= TEXTO SELECIONADO =

---+---

O sistema educacional suíço é inclusivo? A resposta depende do ponto de vista. Para as associações que defendem os direitos das pessoas com deficiência, o processo de inclusão nas escolas tem sido muito lento; para o corpo docente, muito rápido. Como indica um relatório da ONU, certamente a Suíça pode fazer mais.

“Vivemos em uma sociedade multicomponente, rica em diversidade. Nossa escola não pode ser unidimensional”, diz Silvia Pool Maag, professora de pedagogia da Universidade de Zurique. “Na Suíça, todas as escolas devem ser inclusivas e todos os sistemas educacionais devem visar a inclusão.” Este princípio também está consagrado na Constituição Federal (art. 41 parágrafo 1 e Art. 8 parágrafo 2).

---+---

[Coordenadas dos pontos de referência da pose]
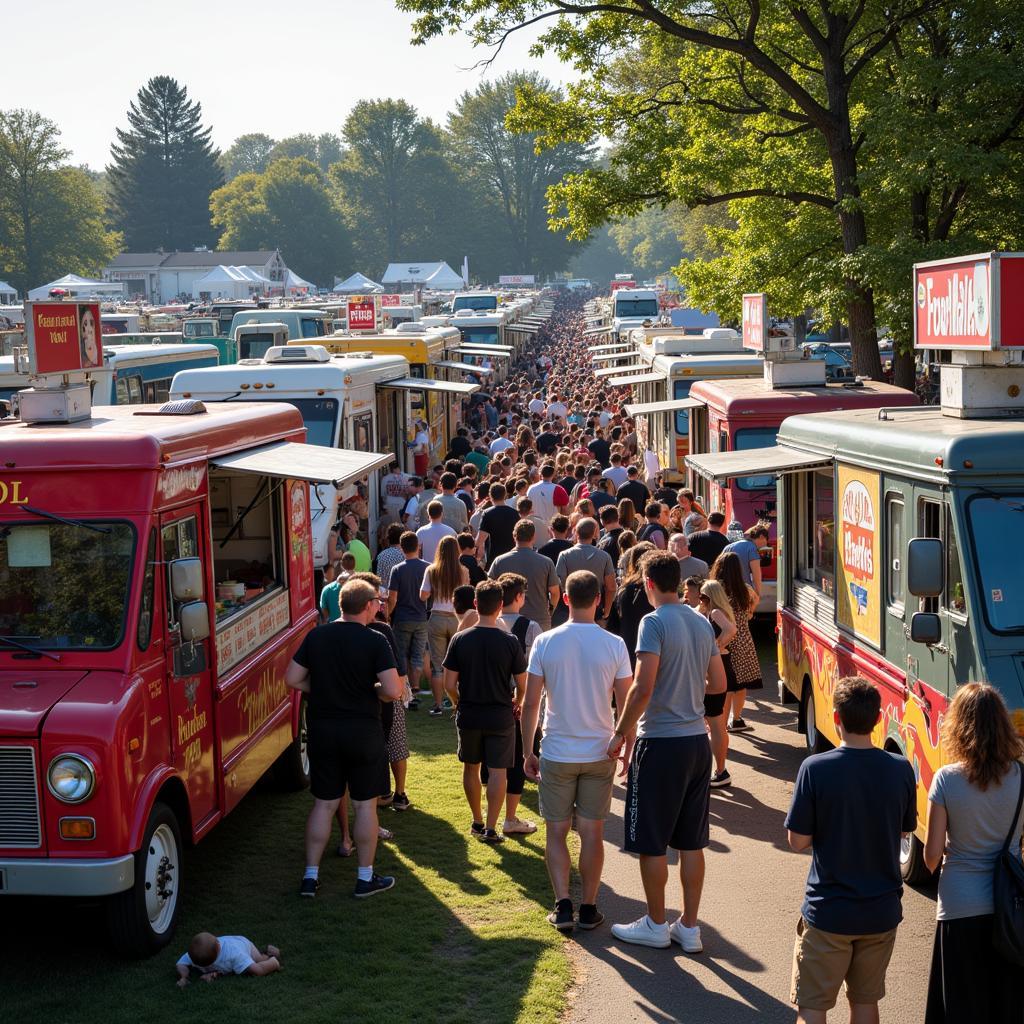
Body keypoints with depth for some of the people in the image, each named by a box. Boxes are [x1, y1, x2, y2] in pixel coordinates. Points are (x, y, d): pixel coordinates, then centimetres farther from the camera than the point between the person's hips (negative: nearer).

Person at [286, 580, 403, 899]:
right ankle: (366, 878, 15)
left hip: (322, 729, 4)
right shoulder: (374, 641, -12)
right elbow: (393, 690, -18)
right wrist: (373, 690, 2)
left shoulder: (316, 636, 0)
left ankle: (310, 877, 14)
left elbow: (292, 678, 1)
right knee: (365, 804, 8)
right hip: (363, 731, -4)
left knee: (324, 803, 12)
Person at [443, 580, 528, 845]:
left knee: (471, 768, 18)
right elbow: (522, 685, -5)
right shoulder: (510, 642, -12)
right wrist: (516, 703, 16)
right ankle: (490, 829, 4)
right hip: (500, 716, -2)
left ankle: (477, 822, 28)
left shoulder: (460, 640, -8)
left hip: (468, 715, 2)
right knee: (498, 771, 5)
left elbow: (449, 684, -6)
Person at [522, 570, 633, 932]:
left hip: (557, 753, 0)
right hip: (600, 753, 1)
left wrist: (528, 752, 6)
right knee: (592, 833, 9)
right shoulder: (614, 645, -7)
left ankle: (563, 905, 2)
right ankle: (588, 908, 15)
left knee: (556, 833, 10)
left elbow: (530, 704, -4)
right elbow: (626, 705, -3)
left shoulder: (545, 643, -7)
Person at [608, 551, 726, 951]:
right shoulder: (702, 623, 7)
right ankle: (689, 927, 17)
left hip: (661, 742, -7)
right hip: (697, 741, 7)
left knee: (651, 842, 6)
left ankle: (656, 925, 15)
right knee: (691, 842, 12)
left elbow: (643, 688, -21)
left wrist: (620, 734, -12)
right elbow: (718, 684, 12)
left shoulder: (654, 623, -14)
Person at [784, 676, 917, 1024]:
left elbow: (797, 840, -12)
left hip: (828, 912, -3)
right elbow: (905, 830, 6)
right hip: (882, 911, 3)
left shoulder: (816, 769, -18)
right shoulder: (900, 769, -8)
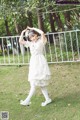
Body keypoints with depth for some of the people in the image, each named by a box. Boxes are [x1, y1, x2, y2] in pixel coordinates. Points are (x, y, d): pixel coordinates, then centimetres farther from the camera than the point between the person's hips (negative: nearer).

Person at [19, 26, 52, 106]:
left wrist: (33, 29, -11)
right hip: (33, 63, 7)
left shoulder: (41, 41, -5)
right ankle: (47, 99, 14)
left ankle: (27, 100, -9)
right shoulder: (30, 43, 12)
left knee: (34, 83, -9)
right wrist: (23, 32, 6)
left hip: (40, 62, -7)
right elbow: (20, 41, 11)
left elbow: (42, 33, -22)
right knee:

---+---

= TAREFA 1 =
Responda com base no texto sobre a inclusão escolar na Suíça:
(a) Como as associações que defendem os direitos das pessoas com deficiência avaliam o ritmo do processo de inclusão nas escolas?
(b) Que cargo ocupa Silvia Pool Maag?
(c) Quais dispositivos da Constituição Federal consagram o princípio da inclusão?
= TAREFA 2 =
Prossiga a redação do texto sobre a inclusão escolar na Suíça a partir da última frase apresentada.

= RESPOSTA 1 =
(a) Consideram o processo muito lento.
(b) Professora de pedagogia da Universidade de Zurique.
(c) O art. 41 parágrafo 1 e o art. 8 parágrafo 2.

= RESPOSTA 2 =
Em 2023, ninguém contesta o fato de que todas as meninas e meninos, independentemente de sua origem, características, interesses, habilidades e necessidades de aprendizagem, devem ter oportunidades iguais no sistema educacional suíço. Ainda assim, a aplicação desse princípio ainda não é uma realidade. Se não, como explicar os casos de discriminação contra crianças com deficiências físicas ou mentais? Na imprensa, vemos relatos de pessoas sendo, por exemplo, “segregadas em uma escola de gueto para pessoas com deficiência ” ou famílias “que precisam lutar pela integração de seus filhos em uma escola regular”.


O artigo 24 da Convenção sobre os Direitos das Pessoas com Deficiência refere-se à educação. As traduções em alemão, francês e italiano falam em sistema educacional inclusivo. Na versão original em inglês da Declaração de Salamanca sobre a integração escolar, considerada a base legal do processo inclusivo, utiliza-se o termo “sistema educacional inclusivo”, que posteriormente foi traduzido como “integrador”.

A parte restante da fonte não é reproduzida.